NB! If you’re going to tackle the Guggenheim and the Museum of Modern Art downtown, you might want to buy a City Pass (citypass.com) for New York, which includes admission to these museums as well as to the Museum of Natural History and Rose Centre, the Empire State Observatory, and Circle Line Sightseeing Cruises, all for USD 53.
The Cooper-Hewitt National Design Museum Covers all aspects of design, including mass-produced and one-of-a-kind design features, like wall-coverings, graphics, decorative arts, products, etc.
2 East 91st Street, USD 12 for adults, USD 7 for seniors/students, free for kids under 12. cooperhewitt.org.
The Neue Galerie This collection of 20th Austrian and German art belonging to the late Serge Sarbarsky and Robert S. Lauder (of Estée Lauder fame) is housed in a grand old building (think antique fixtures and chequered floors) in which hang various Klimts, Kandinskys, Klees and other notables. Ground floor Café Sarbarsky serves fine Viennese coffee, breakfasts, sandwiches and divine strudel. 1048 Fifth Ave., East 86th Street. General admission is USD 15. USD 12 for students; children under 12 are not admitted (!). neuegalerie.org.
NY Visit New York’s official tourism company is an extremely helpful tool in discovering the possibilities for independent city travel. It’s a one-stop-shop for accommodation, tours, and restaurants. Visit nycvisit.com and find out nearly everything that’s happening on the days of your visit.
central park: sweet spot
Harlem Meer (Meer is Dutch for ‘lake’) is a magnet for avid fishermen who come to fish for stocked largemouth bass and catfish on a daily catch-and-release basis. At its north end is the Charles A. Dana Discovery Center, for info about the geography and ecology of the upper park.

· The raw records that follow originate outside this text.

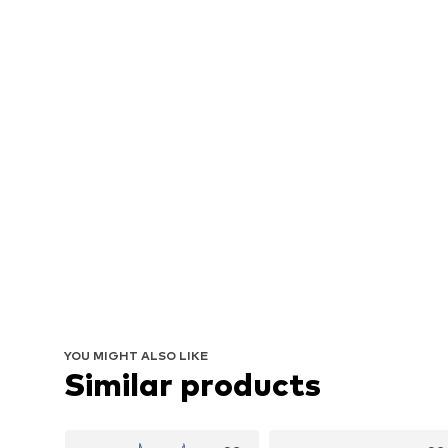
YOU MIGHT ALSO LIKE
Similar products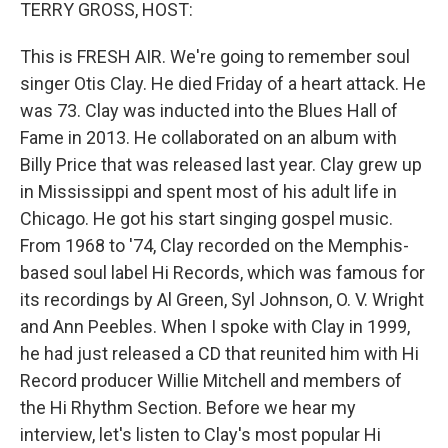
k
n
TERRY GROSS, HOST:
This is FRESH AIR. We're going to remember soul
singer Otis Clay. He died Friday of a heart attack. He
was 73. Clay was inducted into the Blues Hall of
Fame in 2013. He collaborated on an album with
Billy Price that was released last year. Clay grew up
in Mississippi and spent most of his adult life in
Chicago. He got his start singing gospel music.
From 1968 to '74, Clay recorded on the Memphis-
based soul label Hi Records, which was famous for
its recordings by Al Green, Syl Johnson, O. V. Wright
and Ann Peebles. When I spoke with Clay in 1999,
he had just released a CD that reunited him with Hi
Record producer Willie Mitchell and members of
the Hi Rhythm Section. Before we hear my
interview, let's listen to Clay's most popular Hi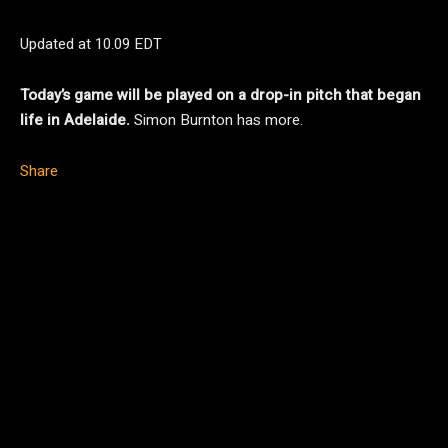
Updated at
10.09 EDT
Today’s game will be played on a drop-in pitch that began
life in Adelaide.
Simon Burnton has more.
Share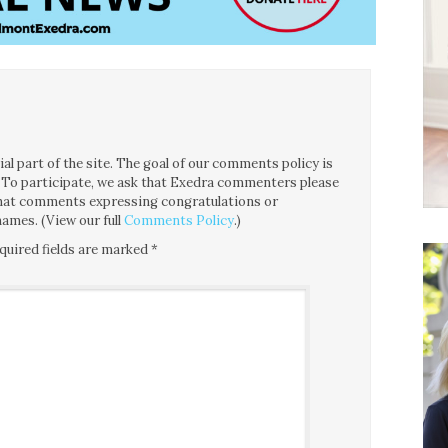
l part of the site. The goal of our comments policy is
ce. To participate, we ask that Exedra commenters please
 that comments expressing congratulations or
ames. (View our full
Comments Policy
.)
quired fields are marked
*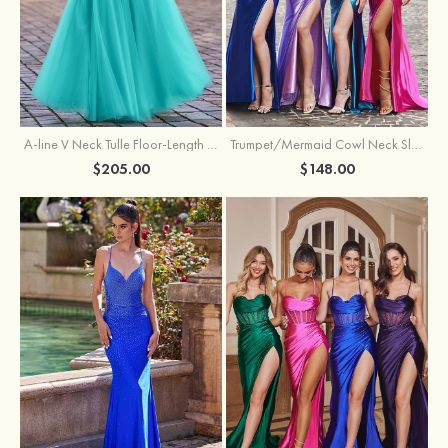
A-line V Neck Tulle Floor-Length Prom Dress with Appliqued
Trumpet/Mermaid Cowl Neck Sleeveless Sweep Train Silk like Satin Prom Dress with Beading Pleated Split
$205.00
$148.00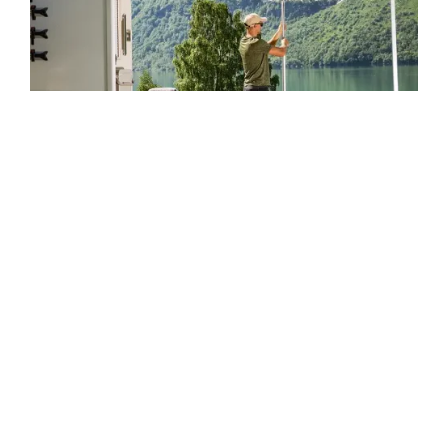
What Affects Your RV
Park’s Value in Kentucky?
Proximity to highways, lakes, or major tourist routes
Park infrastructure (electric, sewer, and water)
Seasonal occupancy and repeat guest base
Land condition and expansion potential
County zoning and tourism demand
We evaluate each factor using market data and
regional trends to make fair, informed offers.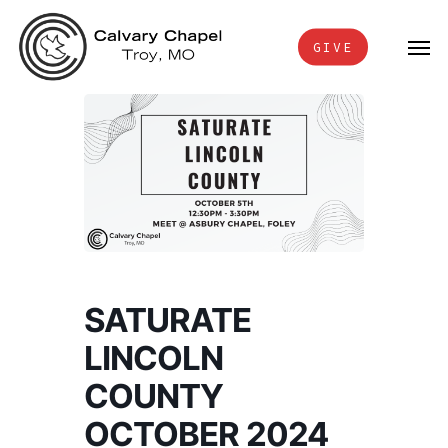
Skip
Men
to
GIVE
main
content
SATURATE
LINCOLN
COUNTY
OCTOBER 2024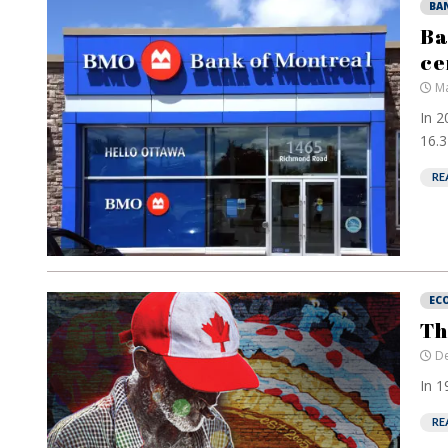
BA
Ba
ce
Ma
In 2
16.3 
RE
EC
Th
De
In 1
RE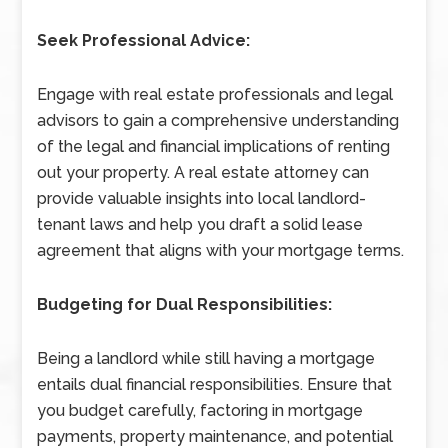
Seek Professional Advice:
Engage with real estate professionals and legal
advisors to gain a comprehensive understanding
of the legal and financial implications of renting
out your property. A real estate attorney can
provide valuable insights into local landlord-
tenant laws and help you draft a solid lease
agreement that aligns with your mortgage terms.
Budgeting for Dual Responsibilities:
Being a landlord while still having a mortgage
entails dual financial responsibilities. Ensure that
you budget carefully, factoring in mortgage
payments, property maintenance, and potential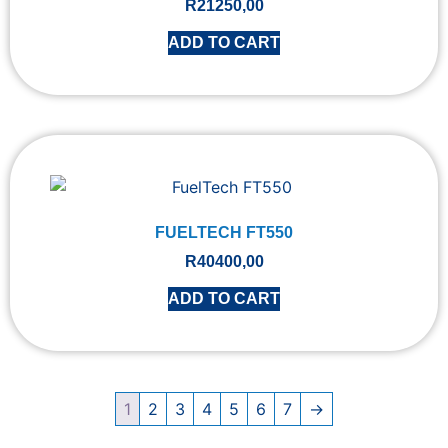
R
21250,00
ADD TO CART
FUELTECH FT550
R
40400,00
ADD TO CART
1
2
3
4
5
6
7
→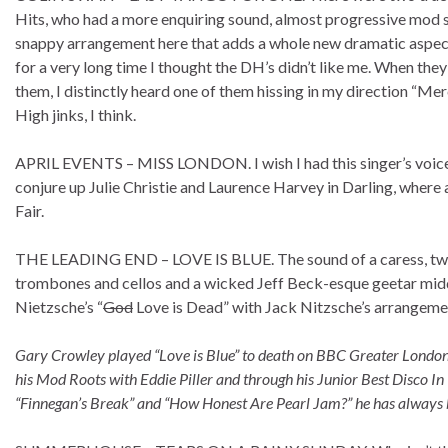
Hits, who had a more enquiring sound, almost progressive mod say
snappy arrangement here that adds a whole new dramatic aspect to
for a very long time I thought the DH’s didn’t like me. When they
them, I distinctly heard one of them hissing in my direction “Merc
High jinks, I think.
APRIL EVENTS – MISS LONDON. I wish I had this singer’s voice. 
conjure up Julie Christie and Laurence Harvey in Darling, where
Fair.
THE LEADING END – LOVE IS BLUE. The sound of a caress, two lo
trombones and cellos and a wicked Jeff Beck-esque geetar middle
Nietzsche’s “
God
Love is Dead” with Jack Nitzsche’s arrangement 
Gary Crowley played “Love is Blue” to death on BBC Greater London 
his Mod Roots with Eddie Piller and through his Junior Best Disco 
“Finnegan’s Break” and “How Honest Are Pearl Jam?” he has always be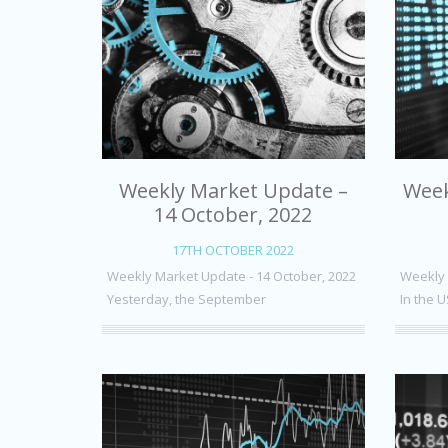
Weekly Market Update –
Week
14 October, 2022
17TH OCTOBER 2022
Weekly Market Update - 14 October, 2022
Weekly 
Yesterday, the September
In the U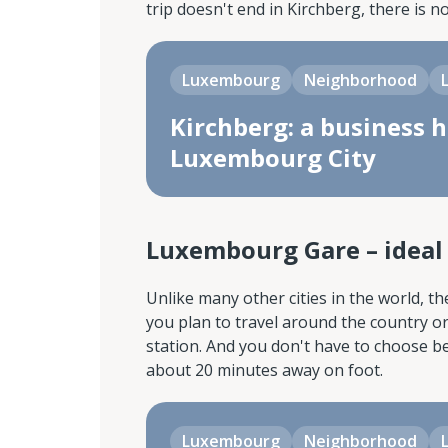
trip doesn't end in Kirchberg, there is n
Luxembourg
Neighborhood
Kirchberg: a business h
Luxembourg City
Luxembourg Gare – ideal f
Unlike many other cities in the world, th
you plan to travel around the country or
station. And you don't have to choose bet
about 20 minutes away on foot.
Luxembourg
Neighborhood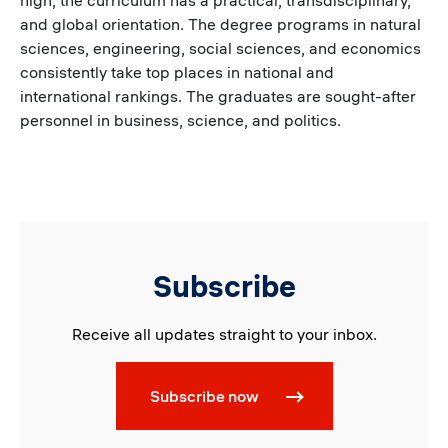
high; the curriculum has a practical, transdisciplinary,
and global orientation. The degree programs in natural
sciences, engineering, social sciences, and economics
consistently take top places in national and
international rankings. The graduates are sought-after
personnel in business, science, and politics.
Subscribe
Receive all updates straight to your inbox.
Subscribe now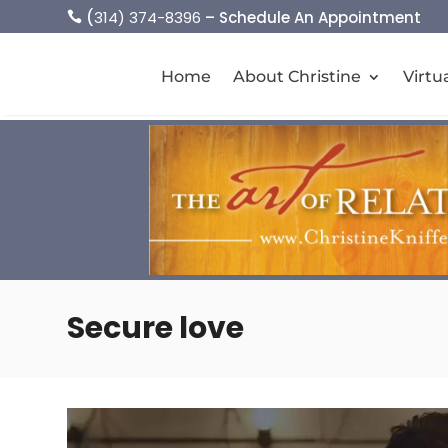
(
314) 374-8396
– Schedule An Appointment

Home
About Christine
Virtu
Secure love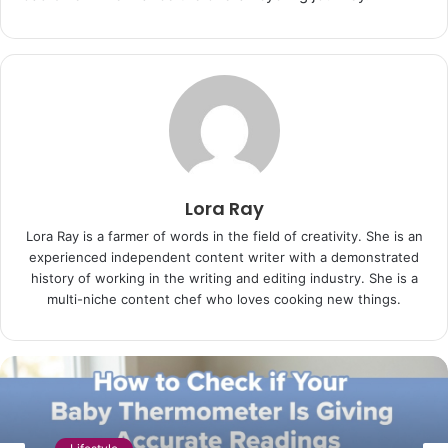
Lora Ray
Lora Ray is a farmer of words in the field of creativity. She is an
experienced independent content writer with a demonstrated
history of working in the writing and editing industry. She is a
multi-niche content chef who loves cooking new things.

Getting Around You have four options in NYC: taxi, bus, metro, and your own two legs. The last two are favoured options for New Yorkers. The streets of upper and midtown work on a grid system: avenues are crossed by streets, with numbers increasing as you go north (streets) and west (avenues). Ask passers-by for directions – New Yorkers are getting friendlier by the day, and they might just stop and help you. The subway can be more complicated, with awkward closing times and local vs. express trains; just figure out where you’re going before you hop on a train, and be sure to purchase a day or week pass if you’re going to be riding often. Buses can take you cross-town for a quarter the price of a taxi.
From the airport The flat rate in a taxi from JFK into Manhattan is USD 51. You can also take the speedy Airtrain to Jamaica (USD 5), where you pick up any LIRR train to Penn Station (about USD 7). That puts you right in Chelsea, and near the Chelsea Hotel. Penn Station is also a Metro stop.